Sunday, July 15, 2007

back with Harry (part 6)

For an aspiring writer, a great workshop lesson from The Half-Blood Prince is that, with many and diverse supporting characters, an author can portray most inner conflicts externally, and can thereby render them more vividly and viscerally.

Harry is, in my opinion, a sophisticated and multi-layered character. At the same time he rarely has to torture out ideas or feelings from solitude. His frustrations surface through Draco, his loyalty through Dumbledore, his warmth and humor through the Weasleys...Luna carries his goofy moods, Hermione his better judgment...And Rowling takes this a step further, splitting even these supporting characters into sub-characters, rendering material those slippery, elusive, and abstract feelings, which lesser authors can describe only with fug.

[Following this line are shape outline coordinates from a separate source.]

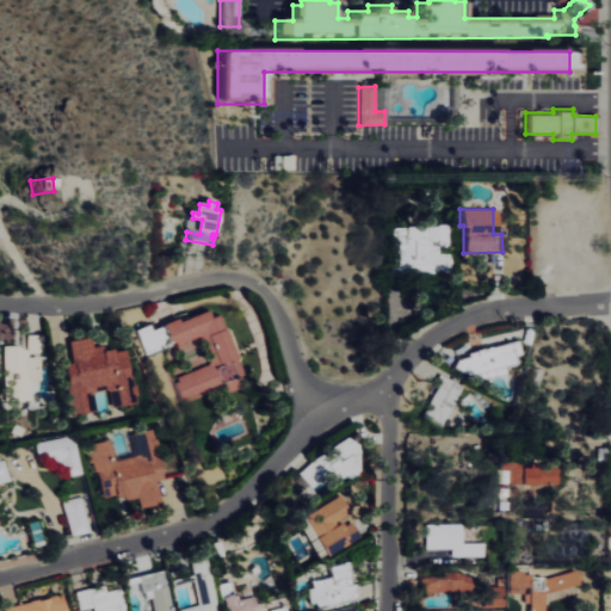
[(393,226),(407,226),(407,224),(449,224),(449,246),(436,246),(436,253),(448,253),(448,275),(392,275),(393,226)]
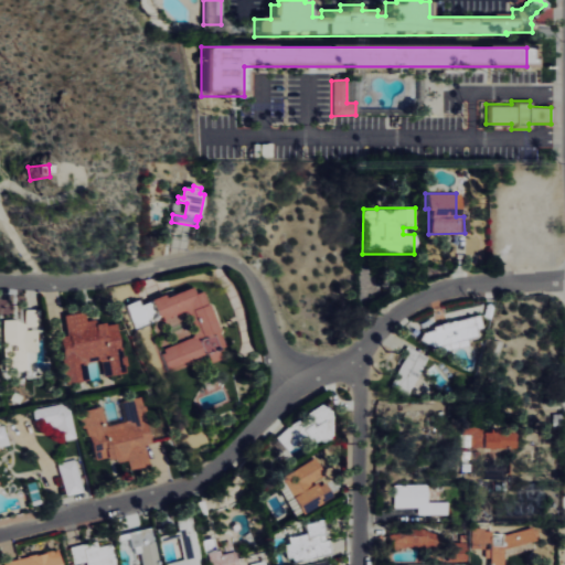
[(205,353),(170,368),(169,366),(166,369),(159,353),(162,352),(161,349),(191,337),(194,329),(189,313),(182,311),(159,320),(151,299),(164,294),(166,297),(192,286),(194,291),(201,289),(206,302),(209,301),(221,330),(217,331),(224,345),(215,349),(220,358),(210,362),(205,353)]
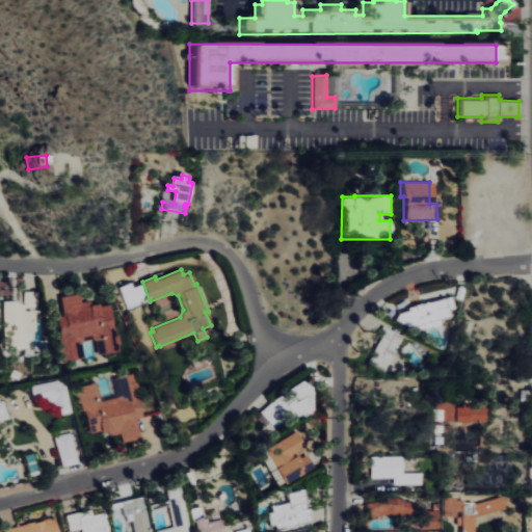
[(40,291),(25,291),(25,307),(38,308),(40,291)]
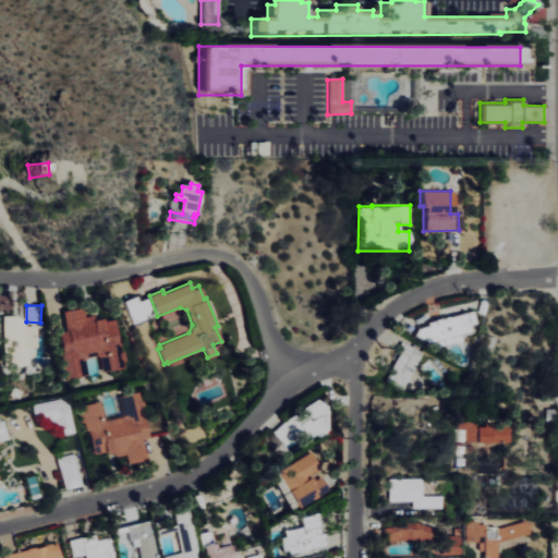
[(99,356),(96,355),(86,356),(85,360),(87,374),(65,378),(58,331),(67,330),(63,310),(83,306),(84,316),(97,314),(98,317),(105,315),(105,319),(114,318),(119,341),(120,341),(122,351),(123,350),(125,362),(123,362),(124,366),(101,371),(99,356)]
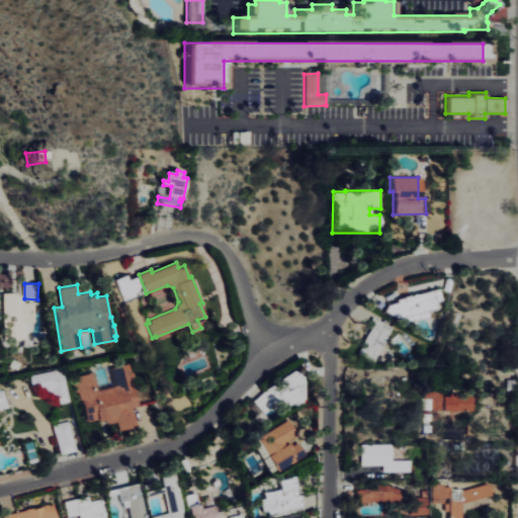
[(407,315),(395,318),(380,310),(383,303),(393,300),(392,297),(399,295),(399,294),(405,292),(406,294),(435,286),(438,298),(433,300),(434,307),(415,312),(416,319),(409,321),(407,315)]
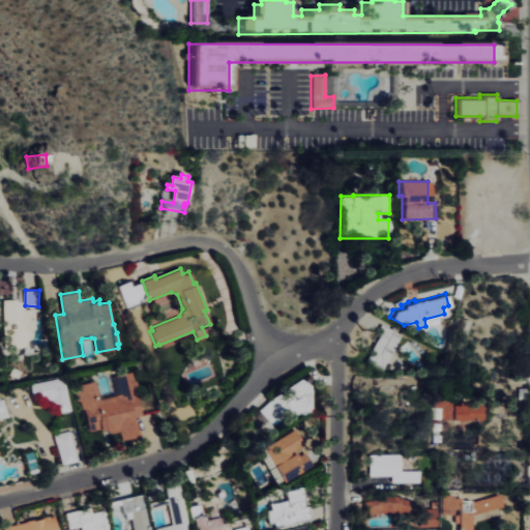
[(0,301),(4,301),(4,297),(26,297),(26,308),(34,308),(34,327),(32,327),(32,348),(6,348),(6,329),(0,329),(0,301)]
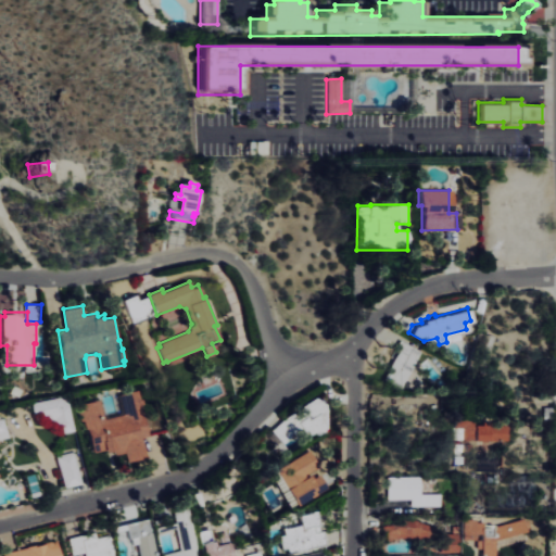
[(397,351),(394,349),(397,340),(419,352),(399,389),(382,380),(391,359),(397,351)]
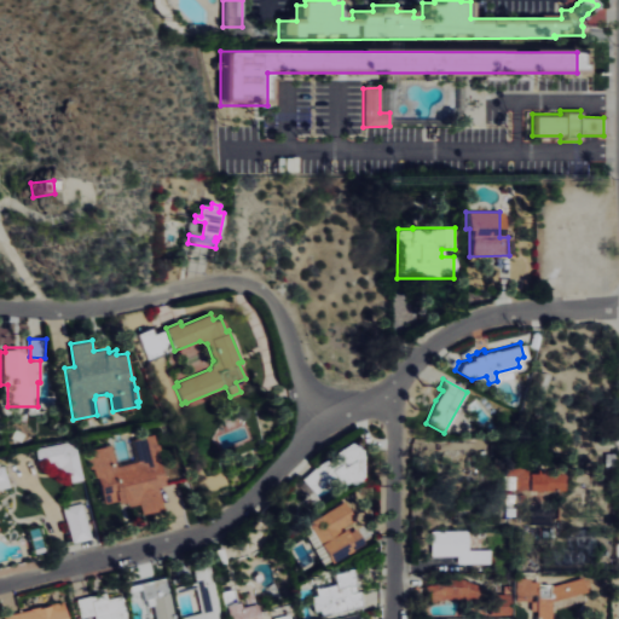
[(117,460),(120,462),(132,458),(133,456),(129,440),(154,434),(166,484),(158,485),(165,507),(143,512),(140,502),(129,504),(128,498),(121,501),(120,498),(105,503),(98,474),(96,475),(94,468),(90,469),(87,457),(91,457),(90,450),(114,444),(117,460)]
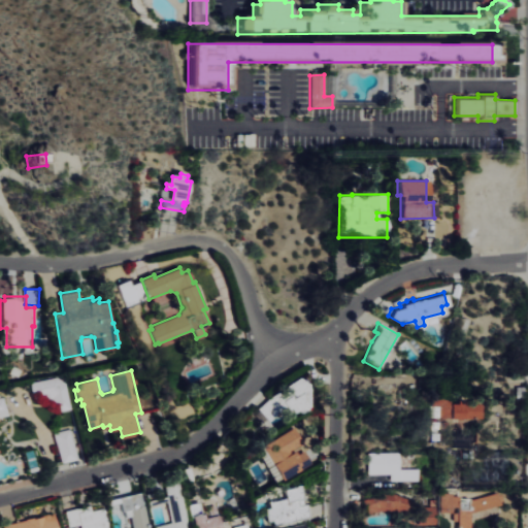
[(29,383),(56,376),(65,383),(71,407),(58,410),(57,404),(47,396),(39,391),(32,392),(29,383)]
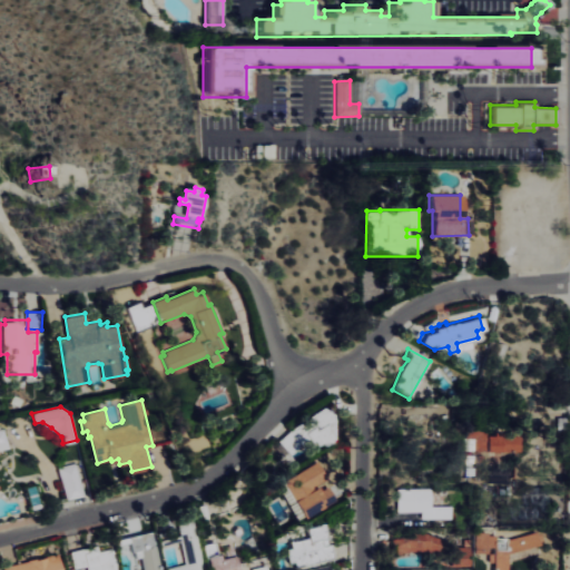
[(290,457),(278,441),(324,406),(335,421),(335,441),(321,442),(316,436),(290,457)]
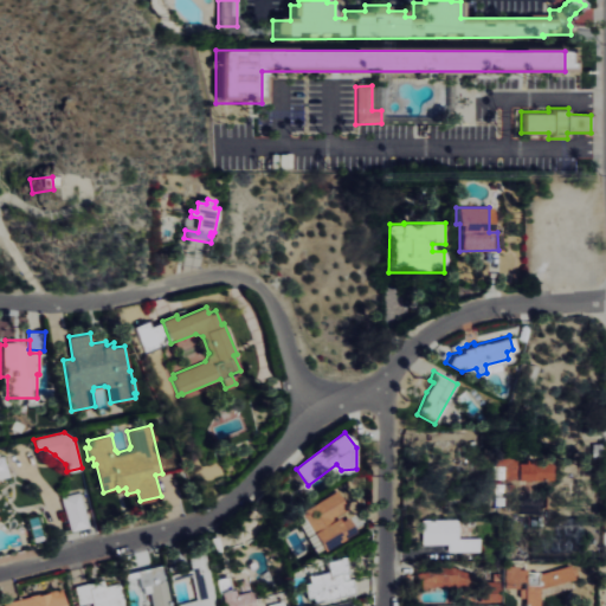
[(487,478),(487,464),(488,464),(488,451),(510,451),(510,458),(519,458),(519,455),(528,455),(528,461),(546,461),(546,478),(487,478)]
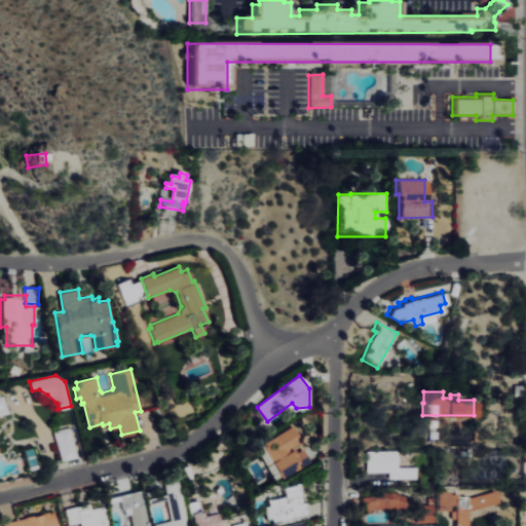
[(0,419),(8,418),(4,397),(0,397),(0,419)]
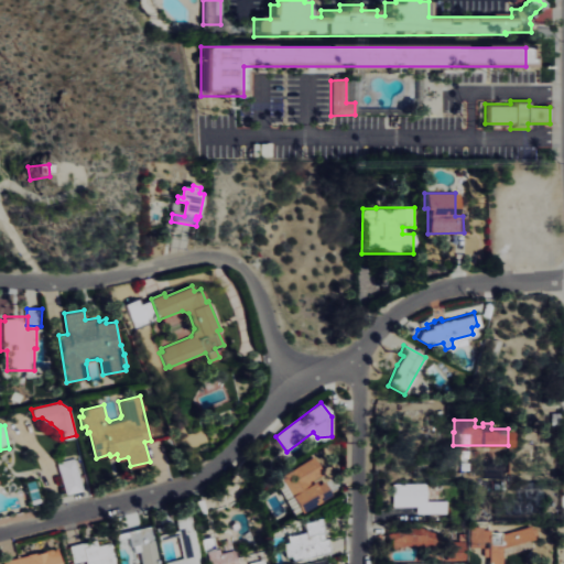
[(280,477),(313,456),(323,473),(307,481),(310,485),(315,480),(318,485),(324,481),(332,495),(303,512),(292,495),(290,496),(280,477)]
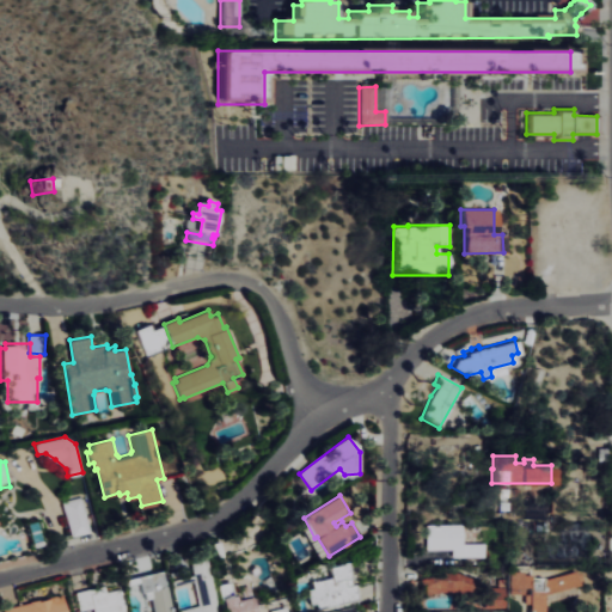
[(89,532),(71,537),(62,503),(80,499),(89,532)]
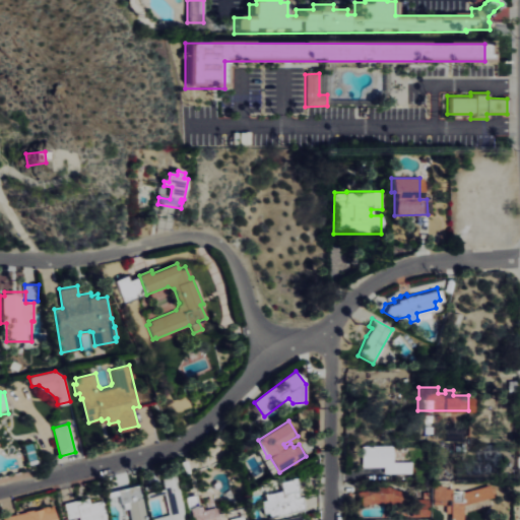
[(360,445),(390,445),(390,461),(408,461),(408,473),(382,473),(382,466),(360,466),(360,445)]
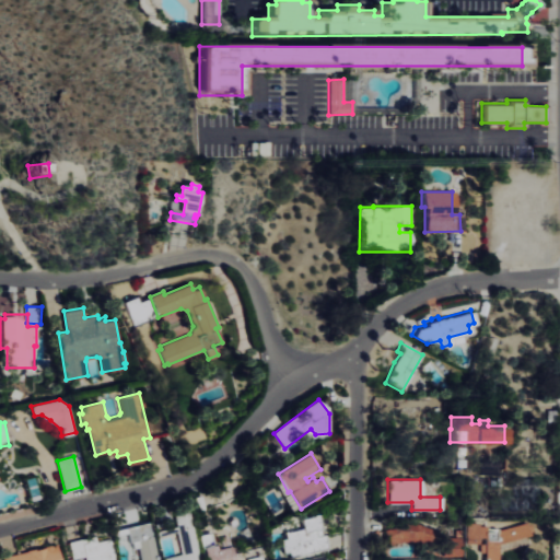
[(305,516),(316,513),(316,512),(322,511),(325,525),(323,525),(324,533),(327,532),(330,546),(283,558),(279,540),(284,539),(283,533),(288,532),(288,531),(307,525),(305,516)]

Example: When Harry proclaims himself "Dumbledore's man through and through," Dumbledore is moved almost to tears, and "Fawkes the phoenix let[s] out a low, soft, musical cry." Here one character (yes, I'm counting the phoenix as a character) stands for and evokes the feelings of another, dramatizing an otherwise action-less scene along the way.

A problem with the novel as an art form is that it is susceptible to mires of rumination, to explanations and re-explanations that obsess over a character's soul or brains, and forget all about her guts. Rowling never does this. One of the thousand reasons to love her: she doesn't belabor thoughts and emotions, because her characters walk and talk them for her.